Banyak cerita yang diungkapkannya tentang sang ayah, Gubernur Integrasi Irian Barat, 1963-1964. Perjuangan sang ayah hingga pembangunan di Irian Barat. Terutama rasa kecintaannya kepada tanah airnya Indonesia sehingga ia menolak hadir pada hari Proklamasi kemerdekaan negara Papua Merdeka pada 1 Desember 1961 di Jayapura, waktu ini namanya masih Holland. Buat Belanda ini merupakan pukulan berat untuk Belanda, karena Eliezer Jan Bonay adalah anggota Nieu Guinea Raad tidak ikut hadir untuk merayakan upacara penting tersebut.

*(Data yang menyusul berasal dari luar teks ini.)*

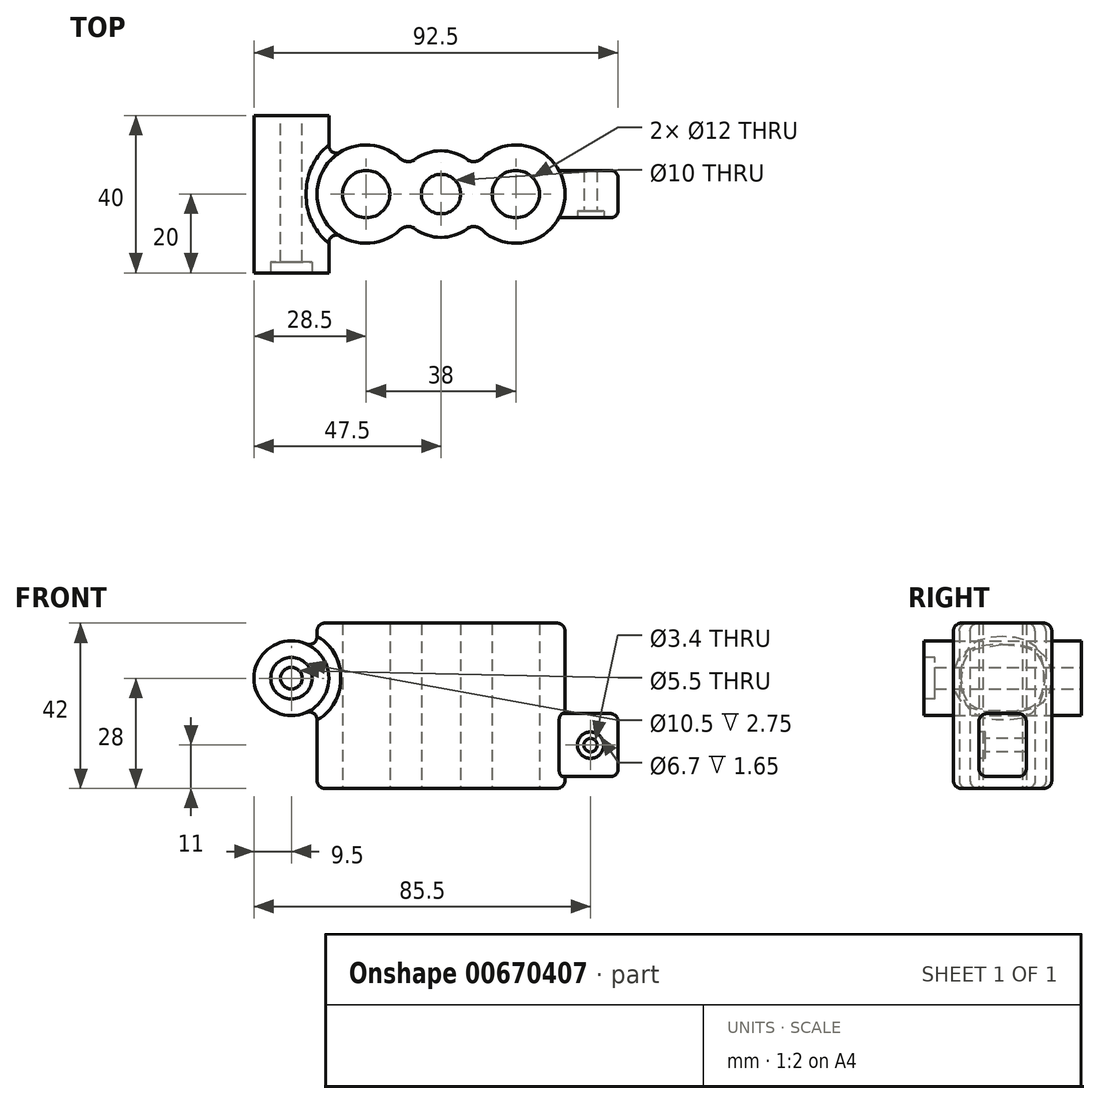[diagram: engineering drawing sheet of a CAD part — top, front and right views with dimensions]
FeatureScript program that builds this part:
annotation { "Feature Type Name" : "Feature", "Feature Type Description" : "" }
export const myFeature = defineFeature(function(context is Context, id is Id, definition is map)
    precondition{}
    {
        {
            var Q0;
            Q0=qCreatedBy(makeId("Top.planeOp"),FACE);
            var sketch = newSketch(context, id + "F0", { "sketchPlane" : qUnion([Q0])});
            skLineSegment(sketch, "E0", {"start": v(-22.84, 0) * mm, "end": v(30.08, 0) * mm, "construction": true});
            skLineSegment(sketch, "E1", {"start": v(0, 24.49) * mm, "end": v(0, -24.27) * mm, "construction": true});
            skCircle(sketch, "E2", {"center": v(0, 0) * mm, "radius": 5 * mm});
            skCircle(sketch, "E3", {"center": v(19, 0) * mm, "radius": 6 * mm});
            skCircle(sketch, "E4", {"center": v(-19, 0) * mm, "radius": 6 * mm});
            skArc(sketch, "E5", {"start": v(-10.4, 9.07) * mm, "mid": v(-31.5, 0) * mm, "end": v(-10.4, -9.07) * mm});
            skArc(sketch, "E6", {"start": v(-6.55, -8.84) * mm, "mid": v(0, -11) * mm, "end": v(6.55, -8.84) * mm});
            skArc(sketch, "E7", {"start": v(10.4, -9.07) * mm, "mid": v(31.5, 0) * mm, "end": v(10.4, 9.07) * mm});
            skArc(sketch, "E8.trimOffspring", {"start": v(6.55, 8.84) * mm, "mid": v(0, 11) * mm, "end": v(-6.55, 8.84) * mm});
            skPoint(sketch, "E9.visualSharp", {"position": v(-8.57, 6.9) * mm});
            skArc(sketch, "E9.filletArc", {"start": v(-10.4, 9.07) * mm, "mid": v(-8.52, 8.25) * mm, "end": v(-6.55, 8.84) * mm});
            skPoint(sketch, "E10.visualSharp", {"position": v(8.57, 6.9) * mm});
            skArc(sketch, "E10.filletArc", {"start": v(6.55, 8.84) * mm, "mid": v(8.52, 8.25) * mm, "end": v(10.4, 9.07) * mm});
            skPoint(sketch, "E11.visualSharp", {"position": v(8.57, -6.9) * mm});
            skArc(sketch, "E11.filletArc", {"start": v(10.4, -9.07) * mm, "mid": v(8.52, -8.25) * mm, "end": v(6.55, -8.84) * mm});
            skPoint(sketch, "E12.visualSharp", {"position": v(-8.57, -6.9) * mm});
            skArc(sketch, "E12.filletArc", {"start": v(-6.55, -8.84) * mm, "mid": v(-8.52, -8.25) * mm, "end": v(-10.4, -9.07) * mm});
            skSolve(sketch);
        }
        {
            var Q0;
            Q0=makeQuery(id+"F0.imprint","IMPRINT",FACE,{"disambiguationData":[TD([[makeQuery(id+"F0.imprint","IMPRINT",EDGE,{"derivedFrom":sQuery(id+"F0.wireOp",EDGE,"E2")}),-1.0]])]});
            extrude(context, id + "F1", {"entities" : qUnion([Q0]), "depth" : 42 * mm, "offsetDistance" : 25 * mm});
        }
        {
            var Q0;
            Q0=qCreatedBy(makeId("Front.planeOp"),FACE);
            var sketch = newSketch(context, id + "F2", { "sketchPlane" : qUnion([Q0])});
            skLineSegment(sketch, "E13", {"start": v(-30.33, 0) * mm, "end": v(35.68, 0) * mm, "construction": true});
            skLineSegment(sketch, "E14", {"start": v(0, -22.77) * mm, "end": v(0, 37.59) * mm, "construction": true});
            skCircle(sketch, "E15", {"center": v(-38, 28) * mm, "radius": 2.75 * mm});
            skCircle(sketch, "E16", {"center": v(-38, 28) * mm, "radius": 9.5 * mm});
            skLineSegment(sketch, "E17", {"start": v(-85.83, 21) * mm, "end": v(126.07, 21) * mm, "construction": true});
            skSolve(sketch);
        }
        {
            var Q0;
            Q0=makeQuery(id+"F2.imprint","IMPRINT",FACE,{"disambiguationData":[TD([[makeQuery(id+"F2.imprint","IMPRINT",EDGE,{"derivedFrom":sQuery(id+"F2.wireOp",EDGE,"E15")}),-1.0]])]});
            extrude(context, id + "F3", {"entities" : qUnion([Q0]), "operationType" : NewBodyOperationType.ADD, "endBound" : BoundingType.SYMMETRIC, "depth" : 40 * mm, "offsetDistance" : 25 * mm});
        }
        {
            var Q0;
            Q0=makeQuery(id+"F3.opExtrude","CAP_FACE",FACE,{"disambiguationData":[OSD([sQuery(id+"F2.wireOp",EDGE,"E15"),sQuery(id+"F2.wireOp",EDGE,"E16")])],"isStart":false});
            var sketch = newSketch(context, id + "F4", { "sketchPlane" : qUnion([Q0])});
            skCircle(sketch, "E18", {"center": v(-38, 28) * mm, "radius": 5.25 * mm});
            skSolve(sketch);
        }
        {
            var Q0;
            Q0=makeQuery(id+"F4.imprint","IMPRINT",FACE,{"disambiguationData":[TD([[makeQuery(id+"F4.imprint","IMPRINT",EDGE,{"derivedFrom":sQuery(id+"F4.wireOp",EDGE,"E18")}),1.0]])]});
            var Q1;
            Q1=sQuery(id+"F4.wireOp",EDGE,"E18");
            extrude(context, id + "F5", {"entities" : qUnion([Q0]), "operationType" : NewBodyOperationType.REMOVE, "surfaceEntities" : qUnion([Q1]), "oppositeDirection" : true, "depth" : 2.75 * mm, "offsetDistance" : 25 * mm});
        }
        {
            var Q0;
            Q0=qCreatedBy(makeId("Right.planeOp"),FACE);
            var Q1;
            Q1=sQuery(id+"F4.wireOp",VERTEX,"E18.center");
            cPlane(context, id + "F6", {"entities" : qUnion([Q0, Q1]), "cplaneType" : CPlaneType.PLANE_POINT, "offset" : 25 * mm, "width" : 150 * mm, "height" : 150 * mm});
        }
        {
            var Q0;
            Q0=qCreatedBy(id+"F6.planeOp",FACE);
            cPlane(context, id + "F7", {"entities" : qUnion([Q0]), "cplaneType" : CPlaneType.OFFSET, "offset" : 83 * mm, "width" : 150 * mm, "height" : 150 * mm});
        }
        {
            var Q0;
            Q0=qCreatedBy(id+"F7.planeOp",FACE);
            var sketch = newSketch(context, id + "F8", { "sketchPlane" : qUnion([Q0])});
            skLineSegment(sketch, "E19.bottom", {"start": v(-6, 19) * mm, "end": v(6, 19) * mm});
            skLineSegment(sketch, "E19.top", {"start": v(-6, 3) * mm, "end": v(6, 3) * mm});
            skLineSegment(sketch, "E19.left", {"start": v(-6, 19) * mm, "end": v(-6, 3) * mm});
            skLineSegment(sketch, "E19.right", {"start": v(6, 19) * mm, "end": v(6, 3) * mm});
            skLineSegment(sketch, "E20", {"start": v(0, 59.9) * mm, "end": v(0, -63.49) * mm, "construction": true});
            skSolve(sketch);
        }
        {
            var Q0;
            Q0=makeQuery(id+"F8.imprint","IMPRINT",FACE,{"disambiguationData":[TD([[makeQuery(id+"F8.imprint","IMPRINT",EDGE,{"derivedFrom":sQuery(id+"F8.wireOp",EDGE,"E19.bottom")}),-1.0]])]});
            extrude(context, id + "F9", {"entities" : qUnion([Q0]), "operationType" : NewBodyOperationType.ADD, "endBound" : BoundingType.UP_TO_NEXT, "oppositeDirection" : true, "depth" : 25 * mm, "offsetDistance" : 25 * mm});
        }
        {
            var Q0;
            Q0=makeQuery(id+"F9.opExtrude","SWEPT_FACE",FACE,{"disambiguationData":[OSD([sQuery(id+"F8.wireOp",EDGE,"E19.left")])]});
            var sketch = newSketch(context, id + "F10", { "sketchPlane" : qUnion([Q0])});
            skCircle(sketch, "E21", {"center": v(38, 11) * mm, "radius": 1.7 * mm});
            skSolve(sketch);
        }
        {
            var Q0;
            Q0=makeQuery(id+"F10.imprint","IMPRINT",FACE,{"disambiguationData":[TD([[makeQuery(id+"F10.imprint","IMPRINT",EDGE,{"derivedFrom":sQuery(id+"F10.wireOp",EDGE,"E21")}),1.0]])]});
            extrude(context, id + "F11", {"entities" : qUnion([Q0]), "operationType" : NewBodyOperationType.REMOVE, "endBound" : BoundingType.THROUGH_ALL, "oppositeDirection" : true, "depth" : 25 * mm, "offsetDistance" : 25 * mm});
        }
        {
            var Q0;
            Q0=makeQuery(id+"F9.opExtrude","SWEPT_FACE",FACE,{"disambiguationData":[OSD([sQuery(id+"F8.wireOp",EDGE,"E19.left")])]});
            var sketch = newSketch(context, id + "F12", { "sketchPlane" : qUnion([Q0])});
            skPoint(sketch, "E22.centerSnap0", {"position": v(45, 11) * mm});
            skCircle(sketch, "E23", {"center": v(38, 11) * mm, "radius": 3.35 * mm});
            skSolve(sketch);
        }
        {
            var Q0;
            Q0=makeQuery(id+"F12.imprint","IMPRINT",FACE,{"disambiguationData":[TD([[makeQuery(id+"F12.imprint","IMPRINT",EDGE,{"derivedFrom":sQuery(id+"F12.wireOp",EDGE,"E23")}),1.0]])]});
            extrude(context, id + "F13", {"entities" : qUnion([Q0]), "operationType" : NewBodyOperationType.REMOVE, "oppositeDirection" : true, "depth" : 1.65 * mm, "offsetDistance" : 25 * mm});
        }
        {
            var Q0;
            Q0=makeQuery(id+"F1.opExtrude","CAP_EDGE",EDGE,{"disambiguationData":[OSD([sQuery(id+"F0.wireOp",EDGE,"E7")])],"isStart":false});
            var Q1;
            Q1=makeQuery(id+"F1.opExtrude","CAP_EDGE",EDGE,{"disambiguationData":[OSD([sQuery(id+"F0.wireOp",EDGE,"E7")])],"isStart":true});
            fillet(context, id + "F14", {"entities" : qUnion([Q0, Q1]), "radius" : 2 * mm, "tangentPropagation" : true, "allowEdgeOverflow" : false});
        }
        {
            var Q0;
            Q0=makeQuery(id+"F9.opExtrude","CAP_EDGE",EDGE,{"disambiguationData":[OSD([sQuery(id+"F8.wireOp",EDGE,"E19.left")])],"isStart":true});
            var Q1;
            Q1=makeQuery(id+"F9.opExtrude","SWEPT_EDGE",EDGE,{"disambiguationData":[OSD([sQuery(id+"F8.wireOp",EDGE,"E19.bottom"),sQuery(id+"F8.wireOp",EDGE,"E19.left")])]});
            var Q2;
            Q2=makeQuery(id+"F9.opExtrude","SWEPT_EDGE",EDGE,{"disambiguationData":[OSD([sQuery(id+"F8.wireOp",EDGE,"E19.top"),sQuery(id+"F8.wireOp",EDGE,"E19.left")])]});
            fillet(context, id + "F15", {"entities" : qUnion([Q0, Q1, Q2]), "radius" : 2 * mm, "tangentPropagation" : true, "allowEdgeOverflow" : false});
        }
        {
            var Q0;
            Q0=makeQuery(id+"F9.opExtrude","SWEPT_EDGE",EDGE,{"disambiguationData":[OSD([sQuery(id+"F8.wireOp",EDGE,"E19.top"),sQuery(id+"F8.wireOp",EDGE,"E19.right")])]});
            var Q1;
            Q1=makeQuery(id+"F9.opExtrude","SWEPT_EDGE",EDGE,{"disambiguationData":[OSD([sQuery(id+"F8.wireOp",EDGE,"E19.bottom"),sQuery(id+"F8.wireOp",EDGE,"E19.right")])]});
            var Q2;
            Q2=makeQuery(id+"F9.opExtrude","CAP_EDGE",EDGE,{"disambiguationData":[OSD([sQuery(id+"F8.wireOp",EDGE,"E19.right")])],"isStart":true});
            fillet(context, id + "F16", {"entities" : qUnion([Q0, Q1, Q2]), "radius" : 2 * mm, "tangentPropagation" : true, "allowEdgeOverflow" : false});
        }
        {
            var Q0;
            Q0=makeQuery(id+"F9.opExtrude","CAP_EDGE",EDGE,{"disambiguationData":[OSD([sQuery(id+"F8.wireOp",EDGE,"E19.bottom")])],"isStart":true});
            var Q1;
            Q1=makeQuery(id+"F9.opExtrude","CAP_EDGE",EDGE,{"disambiguationData":[OSD([sQuery(id+"F8.wireOp",EDGE,"E19.top")])],"isStart":true});
            fillet(context, id + "F17", {"entities" : qUnion([Q0, Q1]), "radius" : 2 * mm, "tangentPropagation" : true, "allowEdgeOverflow" : false});
        }
        {
            var Q0;
            Q0=makeQuery(id+"F3.boolean.opBoolean","INTERSECT",EDGE,{"derivedFrom":[makeQuery(id+"F1.opExtrude","SWEPT_FACE",FACE,{"disambiguationData":[OSD([sQuery(id+"F0.wireOp",EDGE,"E5")])]}),makeQuery(id+"F3.opExtrude","SWEPT_FACE",FACE,{"disambiguationData":[OSD([sQuery(id+"F2.wireOp",EDGE,"E16")])]})]});
            fillet(context, id + "F18", {"entities" : qUnion([Q0]), "radius" : 2 * mm, "tangentPropagation" : true, "allowEdgeOverflow" : false});
        }
    });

Eliezer Jan Bonay meninggal dunia pada 13 Maret 1990. Jebazahnya dikremasi pada tanggal 19 Maret 1990 di Krematirium Kranenburg Belanda. Ia meninggalkan isteri ketiganya, bernama Djuariah, pada tanggal 1 Juli 1964 di Pacet, Cianjur, Jawa Barat dengan status duda setelah menjadi mualaf. Seluruh keterangan ini disampaikan puterinya Riyanti Puspita Suriani Bonay kepada saya.

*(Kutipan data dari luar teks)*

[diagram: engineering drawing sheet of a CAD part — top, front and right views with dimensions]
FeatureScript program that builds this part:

Isteri pertama Eliezer Jan Bonay adalah Ana, sudah meninggal dunia. Isteri keduanya, Esther, juga sudah meninggal dunia. Hanya isteri ketiga Eliezer Jan Bonay, yaitu Djuariah sebagaimana foto terbarunya di bawah ini.

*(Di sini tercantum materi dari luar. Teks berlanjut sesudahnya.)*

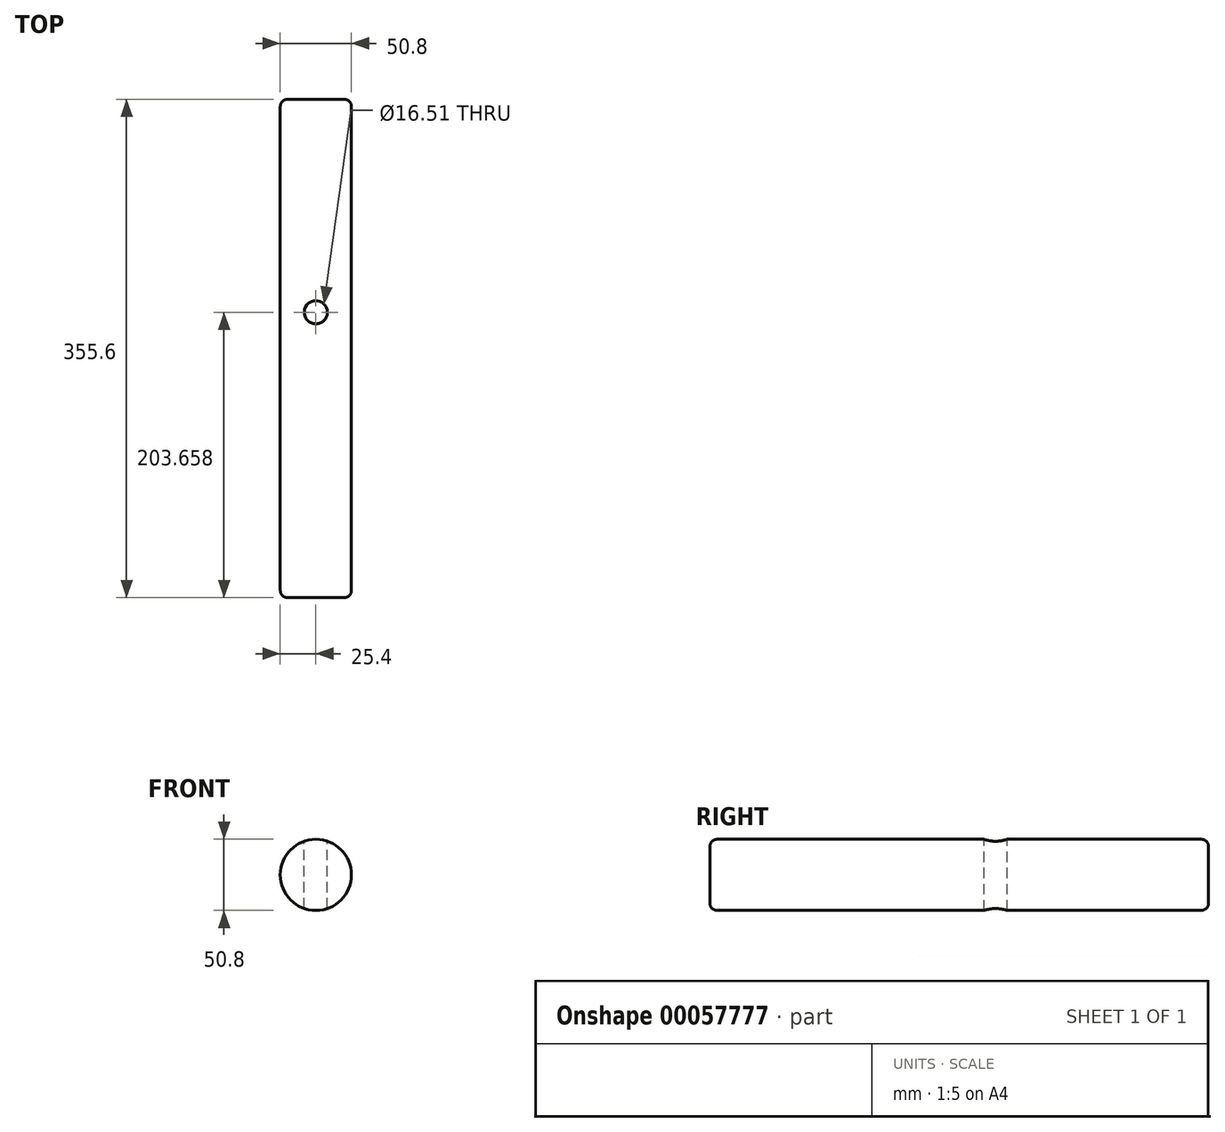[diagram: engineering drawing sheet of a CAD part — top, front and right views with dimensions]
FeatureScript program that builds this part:
annotation { "Feature Type Name" : "Feature", "Feature Type Description" : "" }
export const myFeature = defineFeature(function(context is Context, id is Id, definition is map)
    precondition{}
    {
        {
            var Q0;
            Q0=qCreatedBy(makeId("Front.planeOp"),FACE);
            var sketch = newSketch(context, id + "F0", { "sketchPlane" : qUnion([Q0])});
            skCircle(sketch, "E0", {"center": v(0, 0) * mm, "radius": 25.4 * mm});
            skSolve(sketch);
        }
        {
            var Q0;
            Q0 = qSketchRegion(id + "F0", true);
            extrude(context, id + "F1", {"entities" : qUnion([Q0]), "depth" : 355.6 * mm});
        }
        {
            var Q0;
            Q0=makeQuery(id+"F1.opExtrude","CAP_EDGE",EDGE,{"disambiguationData":[OSD([sQuery(id+"F0.wireOp",EDGE,"E0")])],"isStart":false});
            fillet(context, id + "F2", {"entities" : qUnion([Q0]), "radius" : 5.08 * mm, "tangentPropagation" : true, "allowEdgeOverflow" : false});
        }
        {
            var Q0;
            Q0=makeQuery(id+"F1.opExtrude","CAP_EDGE",EDGE,{"disambiguationData":[OSD([sQuery(id+"F0.wireOp",EDGE,"E0")])],"isStart":true});
            fillet(context, id + "F3", {"entities" : qUnion([Q0]), "radius" : 5.08 * mm, "tangentPropagation" : true, "allowEdgeOverflow" : false});
        }
        {
            var Q0;
            Q0=qCreatedBy(makeId("Top.planeOp"),FACE);
            var sketch = newSketch(context, id + "F4", { "sketchPlane" : qUnion([Q0])});
            skCircle(sketch, "E1", {"center": v(0, -151.94) * mm, "radius": 8.25 * mm});
            skSolve(sketch);
        }
        {
            var Q0;
            Q0 = qSketchRegion(id + "F4", true);
            extrude(context, id + "F5", {"entities" : qUnion([Q0]), "operationType" : NewBodyOperationType.REMOVE, "endBound" : BoundingType.SYMMETRIC, "oppositeDirection" : true, "depth" : 177.8 * mm});
        }
    });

"Sejarah adalah fakta. Torehan tinta sejarah bisa tak berbekas. Saksi sejarah bisa tak bersuara. Namun sejarah adalah fakta. Jejak peristiwa akan selalu ada. Meski waktu tak mampu melawan lupa.
Kebenaran jawaban dari kesalahan. Hukuman balasan dari kealpaan. Semua hal ada batasan. Saat benar dan salah jadi ukuran. Dapatkah jasa jadi pertimbangan.
Jasa adalah jasa. Ditutupi sedemikian rupa. Tak kan membuat lupa. Bukan terima kasih yang diminta. Penghargaan bukan tujuan utama. Pengakuan adalah hak."